**ASSIGNED TASK A:** According to the buffer overflow lecture below, why are steering and braking harder to accomplish when driving a car by pulling cables under the hood?
**ASSIGNED TASK B:** Reproduce the passage of the buffer overflow lecture starting at "To make the" and ending at "to re-enable it.".

Buffer Overflow Part 1: Direct Memory Manipulation

Computer Security Lecture, Dr. Lawlor

Directly modifying a running program's memory is a well known attack. Programs that are anything less than perfect in their manipulation of memory (buffer overrun, pointer crossing, uninitialized data, use after delete, time of check to time of use bugs, multithread race conditions) are vulnerable to these sorts of direct memory manipulation attacks.

An analogy: driving a car by pulling cables & wires under the hood

Successfully taking control of a program via direct memory manipulation is roughly analogous to "driving" a car while perched inside the open hood by directly pulling on the control cables using pliers. (For example, because you're in an action movie trying to stop an enemy's car, or you're debugging a self-driving car, or both at once.)

Under the hood of a typical car,
showing spark plug wires, fuel injectors, etc.

(1995 Buick Regal engine, from Wikimedia Commons, CC-SA)

For example:

To make the car accelerate, pull the throttle linkage (by the air intake, middle right)
To turn the engine off, pull a few of the spark plug wires (bottom left)
To disable power steering, cut the belt that drives the power steering pump (top left)

As with direct memory manipulation, driving a car this way has serious disadvantages:

This approach requires extremely detailed knowledge of how the machine operates. For example, the gas pedal is in the same spot on basically all cars, but the throttle linkage location and appearance varies dramatically between models.
Some things that are easy from the front end, like steering or braking, are much more difficult to accomplish because the relevant control parts are not exposed.
Often it's easy to deactivate functionality permanently, by breaking things, but a lot harder to re-enable it.

Toy Example

Here's some innocent looking library code to control a device. It should compile as plain C, C++, or C++11.

The run function is inspired by the structs in the linux kernel with embedded function pointers, like struct inode_operations.

/**
 MEESIL: Multipurpose Exploration Engine Software Integration Library
 
 An open-source library designed for the remote control of semi-autonomous
 mobile devices, such as remote control toys, smart thermostats, flying bombs, etc.
*/
#include <stdio.h>
#include <stdlib.h>

/** These should be enough for anyone.  
    If you want more, I find you wanting. */
#define MEESIL_MAX_ACTUATORS 4 
#define MEESIL_MAX_SENSORS 4 
#define MEESIL_MAX_OPCODES 8 

/* Forward declare the MEESIL struct */
struct MEESIL;

/** This user-defined function drives the actual machine:
  it writes m->actuators to physical world, 
  and reads world into m->sensors.

**EXERCISE DATA:**
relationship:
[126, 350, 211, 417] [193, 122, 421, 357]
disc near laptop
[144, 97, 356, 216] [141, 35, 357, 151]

**WRITTEN SOLUTION A:** They are harder because the control parts for steering and braking are not exposed under the hood, even though those actions are easy from the front end.

**WRITTEN SOLUTION B:**
To make the car accelerate, pull the throttle linkage (by the air intake, middle right)
To turn the engine off, pull a few of the spark plug wires (bottom left)
To disable power steering, cut the belt that drives the power steering pump (top left)

As with direct memory manipulation, driving a car this way has serious disadvantages:

This approach requires extremely detailed knowledge of how the machine operates. For example, the gas pedal is in the same spot on basically all cars, but the throttle linkage location and appearance varies dramatically between models.
Some things that are easy from the front end, like steering or braking, are much more difficult to accomplish because the relevant control parts are not exposed.
Often it's easy to deactivate functionality permanently, by breaking things, but a lot harder to re-enable it.